De 80 minuten durende documentaire die wordt gepresenteerd op de openingsavond van Play, geregisseerd door Carin Goeijers, is tot stand gekomen na het verzamelen van 100 uur aan filmmateriaal vanaf begin 2010. De documentaire start met een scene onderweg, waar de jongens van DeWolff van hun manager horen dat ze op Pinkpop mogen gaan spelen. Vanaf dat moment worden ze gevolgd bij Lowlands, Sziget, als voorprogramma van de Black Keys in de HMH en worden live opnames gecombineerd met beelden van het alledaagse.

Wat de documentaire neerzet is een verifiëring van het contrast tussen de ‘oude’ muziek die zij maken met de bevestiging hoe getalenteerd deze jongens zijn, met daar tegenover beelden uit hun leven als ‘reguliere pubers’. Een combinatie van prachtige live beelden met effects die een –bij hun invloeden passende- sfeer overbrengen, maar ook de ‘group hugs’ voor en na de optredens, de onzekerheden en discussies met de manager vooraf en het praten over rock ’n roll gedrag dat eigenlijk niet toelaatbaar is. Daar tegenover dan alledaagse beelden van de jongens thuis, hun toewijding aan de band en keuzes die zij daarvoor hebben gemaakt, maar ook beelden op school, het vriendinnetje dat voor een paar maanden naar het buitenland vertrekt en ‘ge-etter’ tussen de jongens zelf. Naar voren komt hoe onbevangen en soms wereldvreemd deze jonkies nog zijn, wat tegelijkertijd aandoenlijk is en wat een tegenstelling dit is bij de soort muziek die zij maken. De film draait de komende week nog 4 keer tijdens IDFA.
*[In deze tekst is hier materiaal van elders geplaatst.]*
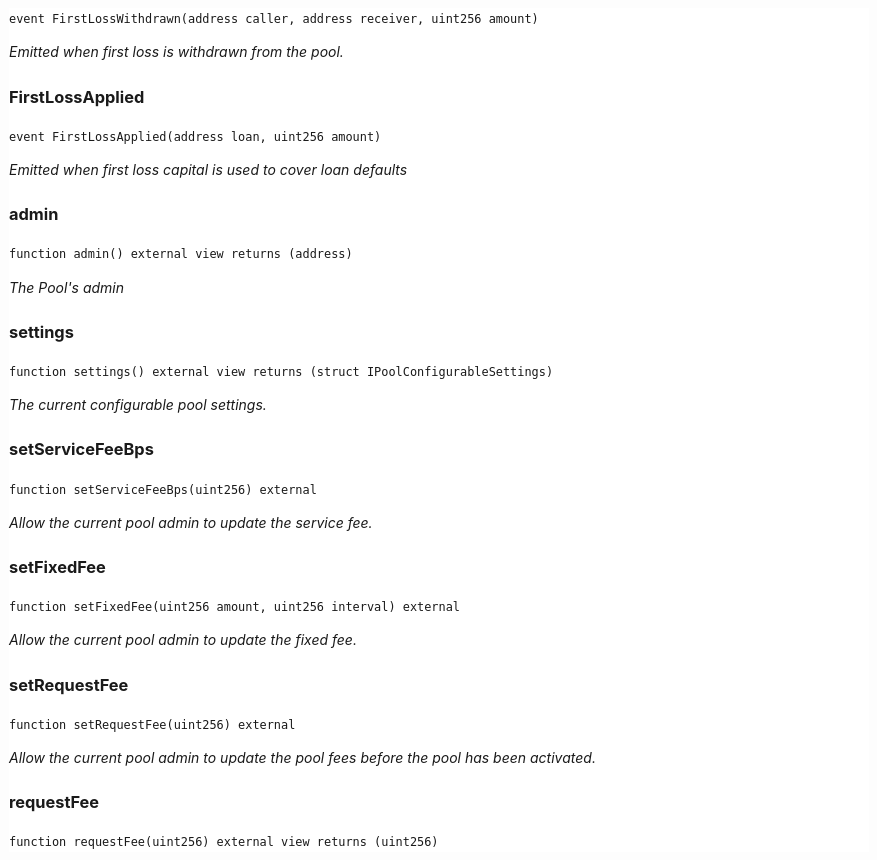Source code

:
 ```solidity
event FirstLossWithdrawn(address caller, address receiver, uint256 amount)
```

_Emitted when first loss is withdrawn from the pool._

### FirstLossApplied

```solidity
event FirstLossApplied(address loan, uint256 amount)
```

_Emitted when first loss capital is used to cover loan defaults_

### admin

```solidity
function admin() external view returns (address)
```

_The Pool's admin_

### settings

```solidity
function settings() external view returns (struct IPoolConfigurableSettings)
```

_The current configurable pool settings._

### setServiceFeeBps

```solidity
function setServiceFeeBps(uint256) external
```

_Allow the current pool admin to update the service fee._

### setFixedFee

```solidity
function setFixedFee(uint256 amount, uint256 interval) external
```

_Allow the current pool admin to update the fixed fee._

### setRequestFee

```solidity
function setRequestFee(uint256) external
```

_Allow the current pool admin to update the pool fees
before the pool has been activated._

### requestFee

```solidity
function requestFee(uint256) external view returns (uint256)
```
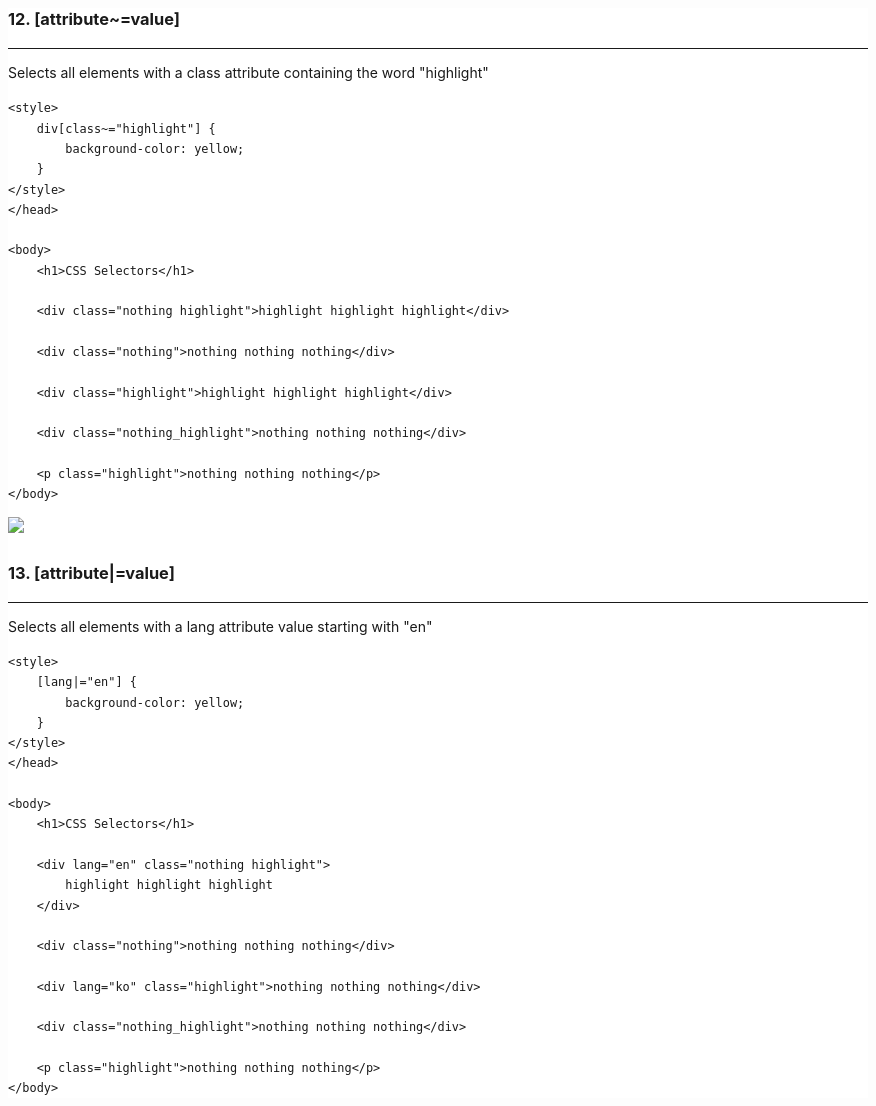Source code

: ### 12. [attribute~=value]

<hr>

Selects all elements with a class attribute containing the word "highlight"

```
<style>
    div[class~="highlight"] {
        background-color: yellow;
    }
</style>
</head>

<body>
    <h1>CSS Selectors</h1>

    <div class="nothing highlight">highlight highlight highlight</div>

    <div class="nothing">nothing nothing nothing</div>

    <div class="highlight">highlight highlight highlight</div>

    <div class="nothing_highlight">nothing nothing nothing</div>

    <p class="highlight">nothing nothing nothing</p>
</body>
```

<img src="https://i.postimg.cc/sgmMVD99/CSS-Selectors-attribute-value.png">

### 13. [attribute|=value]

<hr>

Selects all elements with a lang attribute value starting with "en"

```
<style>
    [lang|="en"] {
        background-color: yellow;
    }
</style>
</head>

<body>
    <h1>CSS Selectors</h1>

    <div lang="en" class="nothing highlight">
        highlight highlight highlight
    </div>

    <div class="nothing">nothing nothing nothing</div>

    <div lang="ko" class="highlight">nothing nothing nothing</div>

    <div class="nothing_highlight">nothing nothing nothing</div>

    <p class="highlight">nothing nothing nothing</p>
</body>
```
Muziek in en uit elke hoek
Wat Play speciaal maakt en wat tijdens en na de films op deze eerste dag goed aanslaat zijn de live optredens. De meeste documentaires van dit festival worden opgevolgd door een muzikaal staartje van het onderwerp uit de film. Dit zorgt voor een vreemd en bijna onrealistisch beeld bij DeWolff: de heren geven een strak optreden en als kijker geeft de combinatie van film met muziek even de indruk alsof je de band wat beter hebt leren kennen. Een fijne potje country bij Blaze Foley en de zijstraten die bewandeld worden met de progressieve jazz van Finn Silver en de orchestrale filmscores van B-movie Orchestra geven de zalen in de Melkweg de juiste bezetting.

De komende dagen zijn er nog meer films met aansluitende liveacts, waaronder Happy Camper, A Tribe Called Quest en Elle Bandita.  Benieuwd of Play dit weekend de typische sfeer en drukte die bij dit festival horen aan weet te vullen met een hoop publiek, zodat na dit weekend alvast een optie genomen kan worden op een tweede editie.